Each record must be retyped in full. No character may differ.

--- EXERCISE INPUTS Enclosed Below ---

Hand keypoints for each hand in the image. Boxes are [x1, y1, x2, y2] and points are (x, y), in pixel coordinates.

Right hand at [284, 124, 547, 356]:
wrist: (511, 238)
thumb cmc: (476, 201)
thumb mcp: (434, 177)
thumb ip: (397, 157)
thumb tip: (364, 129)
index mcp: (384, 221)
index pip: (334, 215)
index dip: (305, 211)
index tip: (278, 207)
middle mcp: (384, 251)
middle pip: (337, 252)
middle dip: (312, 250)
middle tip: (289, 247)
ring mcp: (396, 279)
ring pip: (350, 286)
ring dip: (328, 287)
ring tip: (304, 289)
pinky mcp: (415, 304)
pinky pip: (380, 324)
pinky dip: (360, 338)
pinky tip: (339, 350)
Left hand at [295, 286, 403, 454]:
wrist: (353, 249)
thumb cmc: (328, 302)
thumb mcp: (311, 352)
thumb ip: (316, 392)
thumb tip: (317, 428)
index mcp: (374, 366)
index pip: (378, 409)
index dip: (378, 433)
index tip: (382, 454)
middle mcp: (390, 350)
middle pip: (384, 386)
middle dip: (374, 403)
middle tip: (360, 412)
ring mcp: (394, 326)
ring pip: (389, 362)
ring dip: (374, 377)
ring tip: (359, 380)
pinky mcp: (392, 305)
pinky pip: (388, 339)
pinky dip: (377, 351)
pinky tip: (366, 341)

--- End of Enclosed EXERCISE INPUTS ---

◆ FINISHED TASK:
Hand keypoints for each hand in the image. Boxes are [x1, y1, x2, y2] and points are (x, y), in pixel coordinates.

Right hand at [284, 124, 547, 356]:
wrist: (511, 238)
thumb cmc: (476, 201)
thumb mcp: (434, 177)
thumb ip: (397, 157)
thumb tip: (364, 129)
index mcp: (384, 221)
index pip: (334, 215)
index dip: (305, 211)
index tip: (278, 207)
middle mcp: (384, 251)
middle pip: (337, 252)
middle dip: (312, 250)
middle tip: (289, 247)
ring mcp: (396, 279)
ring pip: (350, 286)
ring dip: (328, 287)
ring tip: (304, 289)
pinky mcp: (415, 304)
pinky pip: (380, 324)
pinky dip: (360, 338)
pinky tip: (339, 350)
Left hand at [295, 286, 403, 454]:
wrist: (353, 249)
thumb cmc: (328, 302)
thumb mcp: (311, 352)
thumb ip: (316, 392)
thumb tip: (317, 428)
index mcp: (374, 366)
index pip: (378, 409)
index dip: (378, 433)
index tip: (382, 454)
middle mcp: (390, 350)
middle pip: (384, 386)
middle dip: (374, 403)
middle tip: (360, 412)
ring mcp: (394, 326)
ring pip: (389, 362)
ring dip: (374, 377)
ring tip: (359, 380)
pinky mcp: (392, 305)
pinky pip: (388, 339)
pinky dip: (377, 351)
pinky tip: (366, 341)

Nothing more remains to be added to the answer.